Records for this exercise below:

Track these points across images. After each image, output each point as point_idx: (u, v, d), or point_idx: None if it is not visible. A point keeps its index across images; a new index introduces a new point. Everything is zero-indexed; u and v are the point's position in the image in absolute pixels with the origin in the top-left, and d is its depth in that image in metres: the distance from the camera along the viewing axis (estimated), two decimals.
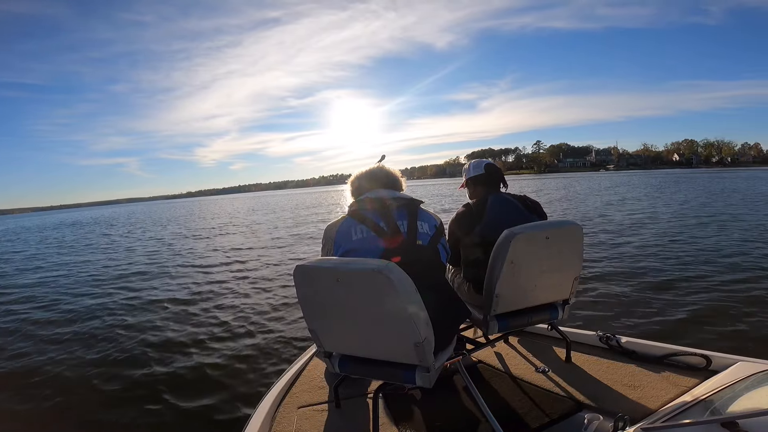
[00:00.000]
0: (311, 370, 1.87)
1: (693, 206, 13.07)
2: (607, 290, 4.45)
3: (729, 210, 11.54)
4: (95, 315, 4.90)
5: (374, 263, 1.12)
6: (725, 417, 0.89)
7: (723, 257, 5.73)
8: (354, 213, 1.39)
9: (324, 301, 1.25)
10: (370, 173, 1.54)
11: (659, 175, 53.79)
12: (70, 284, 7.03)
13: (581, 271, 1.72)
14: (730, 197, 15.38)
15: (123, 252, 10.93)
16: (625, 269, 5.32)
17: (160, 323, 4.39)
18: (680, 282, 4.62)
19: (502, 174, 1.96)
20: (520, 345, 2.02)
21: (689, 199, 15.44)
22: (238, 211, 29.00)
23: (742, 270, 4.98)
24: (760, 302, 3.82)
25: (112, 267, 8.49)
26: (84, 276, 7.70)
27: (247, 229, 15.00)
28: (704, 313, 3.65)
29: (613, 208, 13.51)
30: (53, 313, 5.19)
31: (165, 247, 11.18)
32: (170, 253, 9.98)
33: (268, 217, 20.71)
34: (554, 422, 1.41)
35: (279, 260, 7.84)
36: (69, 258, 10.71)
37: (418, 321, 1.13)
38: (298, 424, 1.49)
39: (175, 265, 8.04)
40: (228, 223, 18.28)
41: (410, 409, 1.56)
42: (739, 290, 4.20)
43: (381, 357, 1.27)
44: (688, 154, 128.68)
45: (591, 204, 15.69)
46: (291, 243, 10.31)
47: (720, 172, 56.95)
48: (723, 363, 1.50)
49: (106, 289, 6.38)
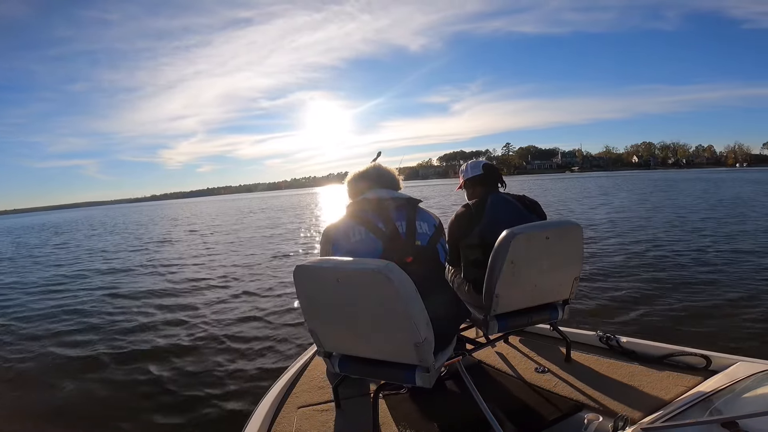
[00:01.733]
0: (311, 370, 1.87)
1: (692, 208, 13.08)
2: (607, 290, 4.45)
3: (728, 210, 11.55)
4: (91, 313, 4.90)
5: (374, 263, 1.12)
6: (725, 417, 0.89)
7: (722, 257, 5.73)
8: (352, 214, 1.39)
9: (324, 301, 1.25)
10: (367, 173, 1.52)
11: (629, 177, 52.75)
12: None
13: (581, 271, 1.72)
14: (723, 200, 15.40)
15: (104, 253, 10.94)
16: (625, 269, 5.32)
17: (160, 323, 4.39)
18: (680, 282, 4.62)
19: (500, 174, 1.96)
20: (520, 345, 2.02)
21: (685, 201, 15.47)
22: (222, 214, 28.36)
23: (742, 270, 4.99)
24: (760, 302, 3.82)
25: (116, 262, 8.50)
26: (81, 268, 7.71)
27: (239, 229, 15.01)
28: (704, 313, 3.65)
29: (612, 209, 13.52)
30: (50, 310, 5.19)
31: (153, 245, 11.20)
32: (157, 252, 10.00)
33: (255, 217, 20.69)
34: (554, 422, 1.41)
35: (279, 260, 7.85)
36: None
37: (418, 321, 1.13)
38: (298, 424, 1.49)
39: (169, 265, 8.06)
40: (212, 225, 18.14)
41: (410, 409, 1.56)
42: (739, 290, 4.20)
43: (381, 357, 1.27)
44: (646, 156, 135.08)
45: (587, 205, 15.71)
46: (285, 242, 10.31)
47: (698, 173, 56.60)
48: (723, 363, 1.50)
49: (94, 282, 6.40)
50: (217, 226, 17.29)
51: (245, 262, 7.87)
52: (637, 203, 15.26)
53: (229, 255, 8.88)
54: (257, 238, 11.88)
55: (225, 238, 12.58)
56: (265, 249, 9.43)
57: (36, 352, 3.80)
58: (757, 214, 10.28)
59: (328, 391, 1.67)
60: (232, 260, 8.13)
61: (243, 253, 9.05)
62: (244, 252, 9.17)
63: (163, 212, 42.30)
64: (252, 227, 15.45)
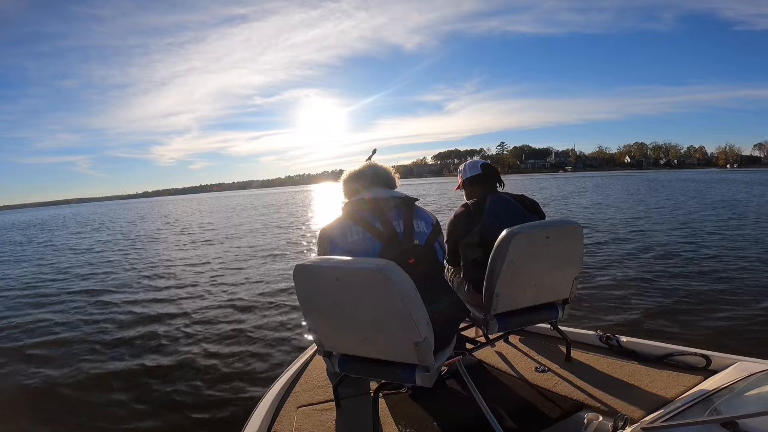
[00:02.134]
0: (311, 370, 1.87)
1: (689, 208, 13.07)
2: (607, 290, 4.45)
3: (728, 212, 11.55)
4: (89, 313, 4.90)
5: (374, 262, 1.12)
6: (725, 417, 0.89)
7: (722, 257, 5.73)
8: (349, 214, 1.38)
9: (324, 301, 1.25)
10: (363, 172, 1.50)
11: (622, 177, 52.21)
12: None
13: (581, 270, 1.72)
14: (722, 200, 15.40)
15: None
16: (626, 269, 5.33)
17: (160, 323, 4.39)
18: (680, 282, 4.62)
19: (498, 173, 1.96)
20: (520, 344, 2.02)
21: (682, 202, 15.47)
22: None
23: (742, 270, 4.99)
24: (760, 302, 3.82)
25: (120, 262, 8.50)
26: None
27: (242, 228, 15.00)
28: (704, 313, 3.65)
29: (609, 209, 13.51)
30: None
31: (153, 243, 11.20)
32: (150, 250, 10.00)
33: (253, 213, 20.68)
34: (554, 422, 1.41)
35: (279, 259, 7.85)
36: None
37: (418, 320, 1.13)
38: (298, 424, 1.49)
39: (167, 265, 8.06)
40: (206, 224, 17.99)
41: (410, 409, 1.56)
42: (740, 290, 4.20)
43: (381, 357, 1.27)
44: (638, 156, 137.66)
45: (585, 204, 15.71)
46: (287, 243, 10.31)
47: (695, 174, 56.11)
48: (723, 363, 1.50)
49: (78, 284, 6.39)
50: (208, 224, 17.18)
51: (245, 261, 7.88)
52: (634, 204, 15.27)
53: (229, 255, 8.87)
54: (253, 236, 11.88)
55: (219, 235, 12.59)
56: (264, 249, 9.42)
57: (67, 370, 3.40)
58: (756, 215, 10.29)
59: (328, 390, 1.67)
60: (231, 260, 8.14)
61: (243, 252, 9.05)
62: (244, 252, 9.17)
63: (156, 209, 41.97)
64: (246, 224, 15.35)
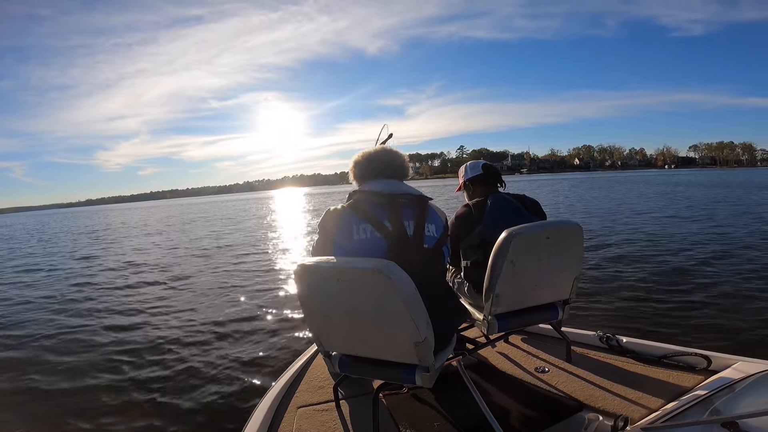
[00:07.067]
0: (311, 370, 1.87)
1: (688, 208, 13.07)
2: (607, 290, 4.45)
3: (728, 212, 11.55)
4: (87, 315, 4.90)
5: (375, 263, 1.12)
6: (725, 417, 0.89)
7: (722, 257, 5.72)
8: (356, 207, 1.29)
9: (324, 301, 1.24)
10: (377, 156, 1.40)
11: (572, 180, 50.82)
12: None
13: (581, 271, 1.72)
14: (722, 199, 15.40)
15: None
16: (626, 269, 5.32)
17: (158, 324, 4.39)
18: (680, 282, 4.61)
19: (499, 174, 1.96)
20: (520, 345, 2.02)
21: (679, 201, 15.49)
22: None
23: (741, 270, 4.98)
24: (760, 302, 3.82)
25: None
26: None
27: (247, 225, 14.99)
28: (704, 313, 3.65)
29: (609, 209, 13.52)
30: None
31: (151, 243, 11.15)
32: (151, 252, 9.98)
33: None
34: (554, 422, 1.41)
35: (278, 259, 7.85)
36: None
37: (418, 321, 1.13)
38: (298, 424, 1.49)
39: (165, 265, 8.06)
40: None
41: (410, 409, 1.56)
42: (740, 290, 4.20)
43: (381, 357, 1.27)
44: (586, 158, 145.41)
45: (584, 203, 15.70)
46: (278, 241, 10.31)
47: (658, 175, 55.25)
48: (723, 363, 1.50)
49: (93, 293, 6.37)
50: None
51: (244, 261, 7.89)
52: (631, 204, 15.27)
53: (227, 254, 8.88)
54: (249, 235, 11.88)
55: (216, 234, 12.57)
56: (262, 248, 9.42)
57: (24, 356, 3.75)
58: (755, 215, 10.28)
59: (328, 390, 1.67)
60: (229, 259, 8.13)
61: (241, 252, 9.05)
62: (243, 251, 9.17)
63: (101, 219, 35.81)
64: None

End of Records for this exercise.

• [To do]: Excluding all pictures, reproduce the records exactly as they appear above.

• [Output of the task]:
Track these points across images. After each image, output each point as point_idx: (u, v, d), or point_idx: None if it is not visible. A point keeps its index across images; a new index introduces a new point. Everything is zero-indexed; u and v are the point's position in the image in absolute pixels with the origin in the top-left, and d is its depth in that image in metres: the distance from the camera along the viewing axis (estimated), two decimals.
[00:00.000]
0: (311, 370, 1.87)
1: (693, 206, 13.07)
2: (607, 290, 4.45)
3: (729, 210, 11.54)
4: (95, 315, 4.90)
5: (374, 263, 1.12)
6: (725, 417, 0.89)
7: (723, 257, 5.73)
8: (354, 213, 1.39)
9: (324, 301, 1.25)
10: (370, 173, 1.54)
11: (659, 175, 53.79)
12: (70, 284, 7.03)
13: (581, 271, 1.72)
14: (730, 197, 15.38)
15: (123, 252, 10.93)
16: (625, 269, 5.32)
17: (160, 323, 4.39)
18: (680, 282, 4.62)
19: (502, 174, 1.96)
20: (520, 345, 2.02)
21: (689, 199, 15.44)
22: (238, 211, 29.00)
23: (742, 270, 4.98)
24: (760, 302, 3.82)
25: (112, 267, 8.49)
26: (84, 276, 7.70)
27: (247, 229, 15.00)
28: (704, 313, 3.65)
29: (613, 208, 13.51)
30: (53, 313, 5.19)
31: (165, 247, 11.18)
32: (170, 253, 9.98)
33: (268, 217, 20.71)
34: (554, 422, 1.41)
35: (279, 260, 7.84)
36: (69, 258, 10.71)
37: (418, 321, 1.13)
38: (298, 424, 1.49)
39: (175, 265, 8.04)
40: (228, 223, 18.28)
41: (410, 409, 1.56)
42: (739, 290, 4.20)
43: (381, 357, 1.27)
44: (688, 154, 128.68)
45: (591, 204, 15.69)
46: (291, 243, 10.31)
47: (720, 172, 56.95)
48: (723, 363, 1.50)
49: (106, 289, 6.38)
[00:01.733]
0: (311, 370, 1.87)
1: (692, 208, 13.08)
2: (607, 290, 4.45)
3: (728, 210, 11.55)
4: (91, 313, 4.90)
5: (374, 263, 1.12)
6: (725, 417, 0.89)
7: (722, 257, 5.73)
8: (352, 214, 1.39)
9: (324, 301, 1.25)
10: (367, 173, 1.52)
11: (629, 177, 52.75)
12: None
13: (581, 271, 1.72)
14: (723, 200, 15.40)
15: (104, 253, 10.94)
16: (625, 269, 5.32)
17: (160, 323, 4.39)
18: (680, 282, 4.62)
19: (500, 174, 1.96)
20: (520, 345, 2.02)
21: (685, 201, 15.47)
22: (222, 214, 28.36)
23: (742, 270, 4.99)
24: (760, 302, 3.82)
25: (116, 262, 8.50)
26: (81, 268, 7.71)
27: (239, 229, 15.01)
28: (704, 313, 3.65)
29: (612, 209, 13.52)
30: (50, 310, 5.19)
31: (153, 245, 11.20)
32: (157, 252, 10.00)
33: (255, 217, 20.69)
34: (554, 422, 1.41)
35: (279, 260, 7.85)
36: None
37: (418, 321, 1.13)
38: (298, 424, 1.49)
39: (169, 265, 8.06)
40: (212, 225, 18.14)
41: (410, 409, 1.56)
42: (739, 290, 4.20)
43: (381, 357, 1.27)
44: (646, 156, 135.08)
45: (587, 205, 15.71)
46: (285, 242, 10.31)
47: (698, 173, 56.60)
48: (723, 363, 1.50)
49: (94, 282, 6.40)
50: (217, 226, 17.29)
51: (245, 262, 7.87)
52: (637, 203, 15.26)
53: (229, 255, 8.88)
54: (257, 238, 11.88)
55: (225, 238, 12.58)
56: (265, 249, 9.43)
57: (36, 352, 3.80)
58: (757, 214, 10.28)
59: (328, 391, 1.67)
60: (232, 260, 8.13)
61: (243, 253, 9.05)
62: (244, 252, 9.17)
63: (163, 212, 42.30)
64: (252, 227, 15.45)
[00:02.134]
0: (311, 370, 1.87)
1: (689, 208, 13.07)
2: (607, 290, 4.45)
3: (728, 212, 11.55)
4: (89, 313, 4.90)
5: (374, 262, 1.12)
6: (725, 417, 0.89)
7: (722, 257, 5.73)
8: (349, 214, 1.38)
9: (324, 301, 1.25)
10: (363, 172, 1.50)
11: (622, 177, 52.21)
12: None
13: (581, 270, 1.72)
14: (722, 200, 15.40)
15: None
16: (626, 269, 5.33)
17: (160, 323, 4.39)
18: (680, 282, 4.62)
19: (498, 173, 1.96)
20: (520, 344, 2.02)
21: (682, 202, 15.47)
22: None
23: (742, 270, 4.99)
24: (760, 302, 3.82)
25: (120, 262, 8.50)
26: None
27: (242, 228, 15.00)
28: (704, 313, 3.65)
29: (609, 209, 13.51)
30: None
31: (153, 243, 11.20)
32: (150, 250, 10.00)
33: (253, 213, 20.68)
34: (554, 422, 1.41)
35: (279, 259, 7.85)
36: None
37: (418, 320, 1.13)
38: (298, 424, 1.49)
39: (167, 265, 8.06)
40: (206, 224, 17.99)
41: (410, 409, 1.56)
42: (740, 290, 4.20)
43: (381, 357, 1.27)
44: (638, 156, 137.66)
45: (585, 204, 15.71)
46: (287, 243, 10.31)
47: (695, 174, 56.11)
48: (723, 363, 1.50)
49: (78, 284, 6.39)
50: (208, 224, 17.18)
51: (245, 261, 7.88)
52: (634, 204, 15.27)
53: (229, 255, 8.87)
54: (253, 236, 11.88)
55: (219, 235, 12.59)
56: (264, 249, 9.42)
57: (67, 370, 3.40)
58: (756, 215, 10.29)
59: (328, 390, 1.67)
60: (231, 260, 8.14)
61: (243, 252, 9.05)
62: (244, 252, 9.17)
63: (156, 209, 41.97)
64: (246, 224, 15.35)
[00:07.067]
0: (311, 370, 1.87)
1: (688, 208, 13.07)
2: (607, 290, 4.45)
3: (728, 212, 11.55)
4: (87, 315, 4.90)
5: (375, 263, 1.12)
6: (725, 417, 0.89)
7: (722, 257, 5.72)
8: (356, 207, 1.29)
9: (324, 301, 1.24)
10: (377, 156, 1.40)
11: (572, 180, 50.82)
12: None
13: (581, 271, 1.72)
14: (722, 199, 15.40)
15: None
16: (626, 269, 5.32)
17: (158, 324, 4.39)
18: (680, 282, 4.61)
19: (499, 174, 1.96)
20: (520, 345, 2.02)
21: (679, 201, 15.49)
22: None
23: (741, 270, 4.98)
24: (760, 302, 3.82)
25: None
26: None
27: (247, 225, 14.99)
28: (704, 313, 3.65)
29: (609, 209, 13.52)
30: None
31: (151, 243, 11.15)
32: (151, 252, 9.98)
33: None
34: (554, 422, 1.41)
35: (278, 259, 7.85)
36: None
37: (418, 321, 1.13)
38: (298, 424, 1.49)
39: (165, 265, 8.06)
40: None
41: (410, 409, 1.56)
42: (740, 290, 4.20)
43: (381, 357, 1.27)
44: (586, 158, 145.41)
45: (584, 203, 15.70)
46: (278, 241, 10.31)
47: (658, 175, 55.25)
48: (723, 363, 1.50)
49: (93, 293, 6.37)
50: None
51: (244, 261, 7.89)
52: (631, 204, 15.27)
53: (227, 254, 8.88)
54: (249, 235, 11.88)
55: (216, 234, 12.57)
56: (262, 248, 9.42)
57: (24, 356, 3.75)
58: (755, 215, 10.28)
59: (328, 390, 1.67)
60: (229, 259, 8.13)
61: (241, 252, 9.05)
62: (243, 251, 9.17)
63: (101, 219, 35.81)
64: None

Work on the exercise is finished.